How TOP wrecks performance (part 2)

8 years ago

In my previous post, I showed how the vanilla version of TOP can really help performance by nudging the optimizer into picking an execution plan that is optimized for returning just a few rows instead of the entire result set. But I also showed that adding WITH TIES causes a cardinality misestimate, which may lead to suboptimal or downright terrible plan choices. Luckily, this is fixed in SQL Server 2014 and later, provided you use the new cardinality estimator.

In this post I will show how the PERCENT option causes even worse performance, and how you can avoid that performance hit.

PERCENT

Adding PERCENT to a TOP clause does exactly what it states on the label. Here is an example – very similar to the example used in the previous part, but I changed the ORDER BY for reasons I will explain later in the post.

SELECT TOP(2) PERCENT CustomerID, OrderDate, SubTotal

FROM Sales.SalesOrderHeader

ORDER BY SalesOrderID;

This query returns 630 rows. Why? Because without the TOP clause, the query would return 31,465 rows (the number of rows in Sales.SalesOrderHeader), and two percent of that is 630 (rounded up – TOP PERCENT always rounds up). Unlike TOP without PERCENT, the value for TOP with PERCENT can be a fractional number, e.g. TOP (2.5) PERCENT in the previous query would return 787 rows.

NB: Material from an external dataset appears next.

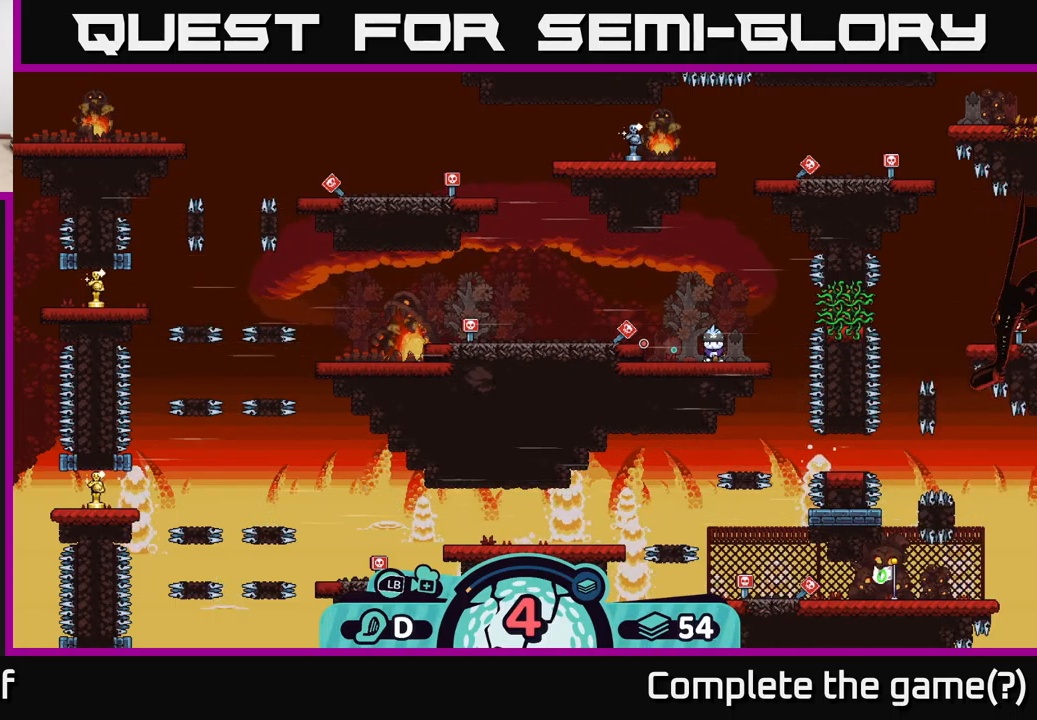
{"buttons": [], "left_stick": "center", "right_stick": "center", "events": []}
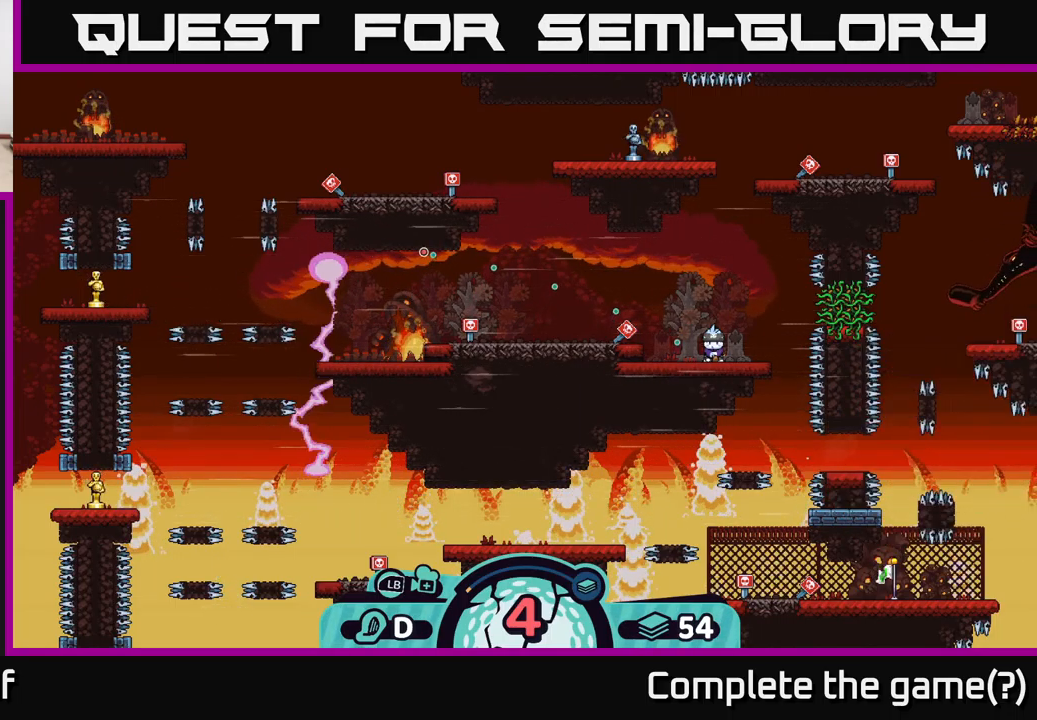
{"buttons": [], "left_stick": "center", "right_stick": "center", "events": []}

Because SQL Server does not know how many rows the query without TOP would return, it can only satisfy the TOP PERCENT requirement by first executing the query as if there is no TOP to get that row count (which, for this simple query, means reading the entire table), and then return the required number of rows. Here is the execution plan for the query above:

Even though I said that SQL Server needs to first read the entire table to get the amount of rows and then return to the table to get the 630 expected rows, the plan shows just a single clustered index scan operator accessing the table. So how does this work? The answer is the table spool operator.

Let’s step through the plan, starting (as SQL Server does) at the top left operator. The SELECT operator will call the Top operator to get a row, and Top will immediately relay that GetNext row request to the Table Spool operator. Because this spool operator is running in eager spool mode, it will call the Clustered Index Scan operator not once, but over and over again until all rows are read. All rows returned are then “spooled” by the Table Spool operator – i.e., they are written to a worktable, a temporary data structure located in tempdb, from where they can later be retrieved and served (while preserving the order). The Clustered Index Scan operator itself is running as an ordered scan (as shown in the operator properties), which is the reason why this query does not need a Sort operator to satisfy the ORDER BY clause.

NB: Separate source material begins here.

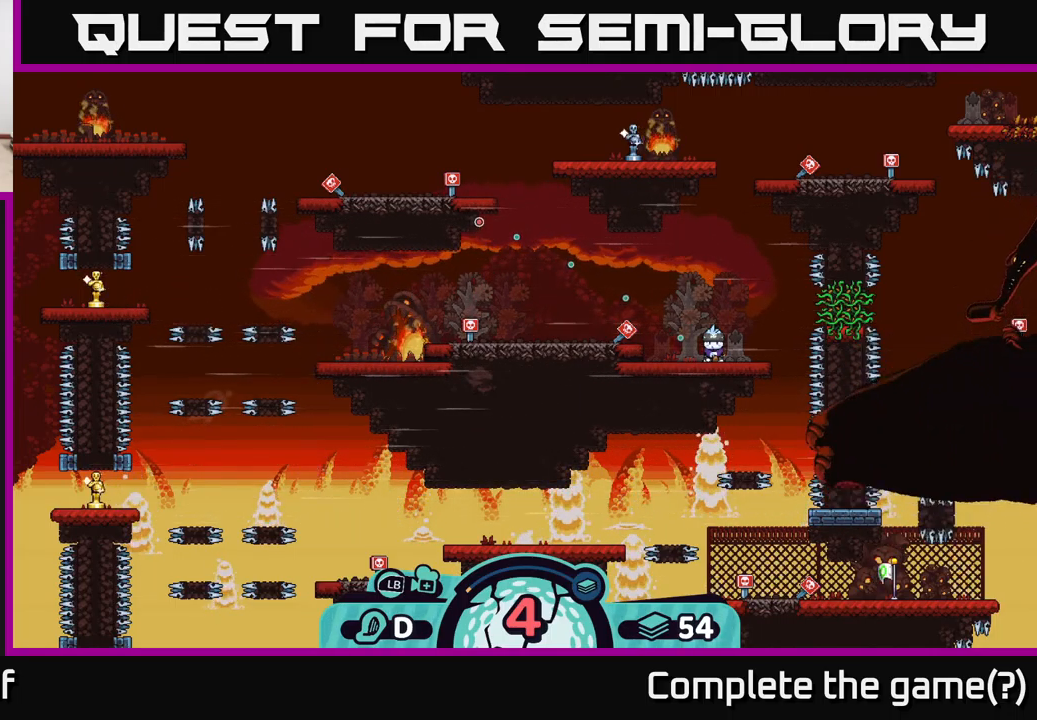
{"buttons": [], "left_stick": "center", "right_stick": "center", "events": []}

Once all rows have been read from the clustered index and stored in the worktable, the Table Spool will return the first row to the Top operator. And, even though this is not visible in the plan, the Top operator also gets access to the total number of rows that is now stored in the worktable. This allows it to compute the number of rows it should return, and then call the Table Spool operator that amount of times. For each of those calls, the Table Spool will not call out to the Clustered Index Scan operator again, but simply read the next row from the worktable and return it.

At first sight this table spool may appear to be superfluous. Why not, after getting a count of rows from the table, get back directly to the base table to get the required results? In the case of this simple query that would indeed make sense. But most queries are more complex: they join a bunch of tables together, filter out part of the results based on a complex WHERE clause, perhaps also do grouping and aggregating to get the final result – those queries can be very expensive and long-running, and in that case you really do not want SQL Server to execute the query first in its entirety to just get a row count, and then execute it again to return the requested rows. The Table Spool pattern is used to prevent that double cost, and the overhead of creating the worktable is considered small enough to not bother using a different pattern for simpler queries.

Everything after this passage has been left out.